The Late Show. Art Carney trudges through the role of washed- up shamus Ira Wells, opposite Lily Tomlin's hippy-dippy hippy, who hires Wells to find her cat and leads them both into a big mess of a sinister inbroglio. Robert Benton, screenwriter and director, does a lot of borrowing, from both classic and more recent detective flicks, but does his cribbing in style. The actors, meanwhile, are heavily, and affectingly, into themselves: particularly the kharma and vibrations-obsessed Tomlin. With the same L.A. backdrop that the great Chandler stories grew out of, this one proves as well-oiled as the barrel on a Smith and Wesson Model 19 .357 Magnum.

Looking For Mr. Goodbar. Diane Keaton plunges into a new area in her line of work--a leading role in a serious drama about a nympho working girl--and she can look back on the departure with satisfaction. Her masochistic Theresa Dunn rivals Keaton's technical excellence in portraying Annie Hall, but the character makes no claims upon our sympathy, despite all the vilification unloaded upon her by Dunn's succession of one-night lovers. Tuesday Weld provides an unmemorable contrast to Keaton as Dunn's capricious older sister Katherine, relying too heavily on the character's caricaturish whackiness to carry her through the part. Richard Brooks' direction and adaptation of Judith Rossner's best-selling novel is sufficiently slick to draw crowds to the box office, but the film can be filed as another victim to the typical superficiality of American movies. Sharp witticisms and flashy techniques keep the movie's pace upbeat, while Brooks neglects Dunn's broader significance as prototypical single woman vainly coping with today's anything-goes morality. The movie consistently entertains, but does little else.

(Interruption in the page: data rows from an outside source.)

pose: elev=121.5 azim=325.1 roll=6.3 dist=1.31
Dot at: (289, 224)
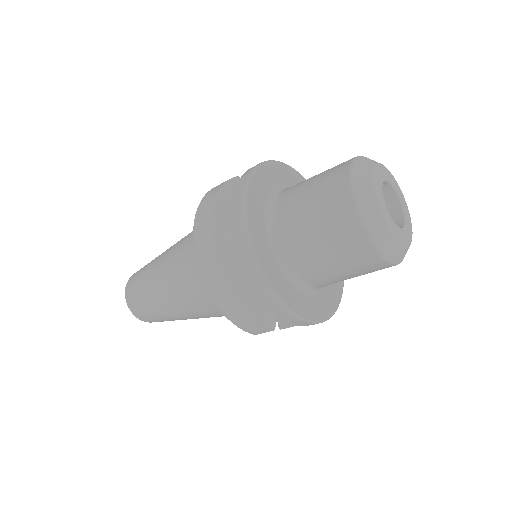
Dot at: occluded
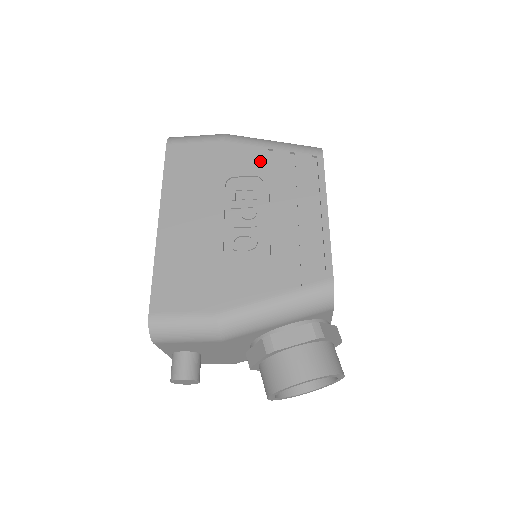
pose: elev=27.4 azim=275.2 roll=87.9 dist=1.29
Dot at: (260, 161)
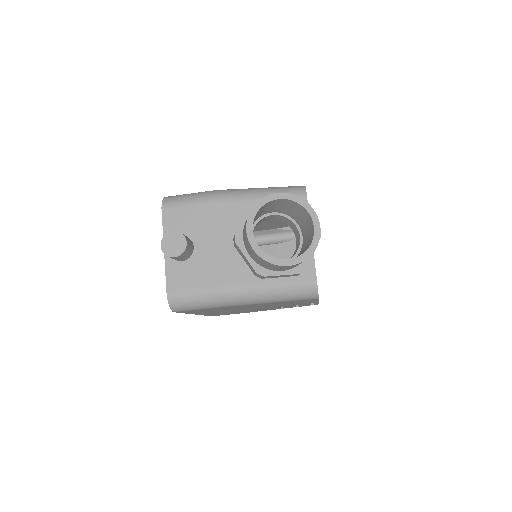
Dot at: occluded
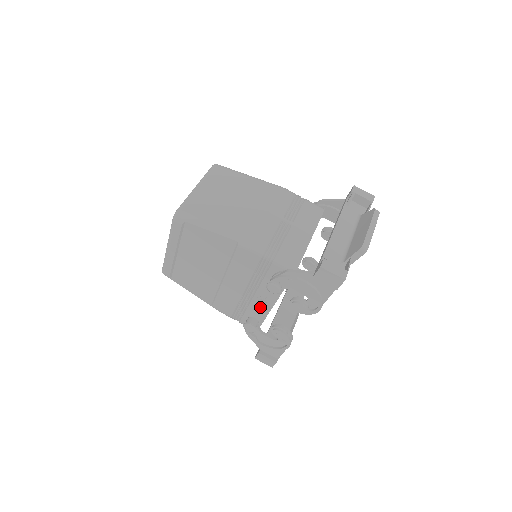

Outrageous! Only Woody Allen at his best could outdo some of the one-liners in Richard Benner's brilliant comedy about a female impersonator's rise to stardom and the whacked-out woman behind his success. Craig Russell's unabashedly gay hairdresser has graced us with a character we will not soon forget, completely stealing the show in the movie's plot and the movie itself. His series of famed singers and actresses belting out "Diamonds Are A Girl's Best Friend" will bring down any house, so carefully honed are his Channings and Ellas. Co-star Hollis McLaren is inevitably overshadowed by Russell's stagewise presence but the delicate treatment she gives to her Crazy Liza perfectly complements her outlandish buddy.

Rocky. This film marked the emergence of Sylvester Stallone as a bona fide celebrity in the movie industry, and watching his Rocky Balboa give his best shot at the heavyweight crown makes you wonder if it may also mark his equally sudden return to bona fide oblivion. Stallone is perfectly suited to the title role, but therein lies a double edged sword; try to picture Stallone in anything other than boxer's shorts, and you get the message. But Stallone did capture America's heart for one fleeting moment in motion picture history, and no subsequent bomb can ever take that away from him. While the corny script does wear on your nerves at times, the film is chock-full of can't-miss scenes, and Rocky might restore your dwindling faith that the Underdog still has a chance in this world.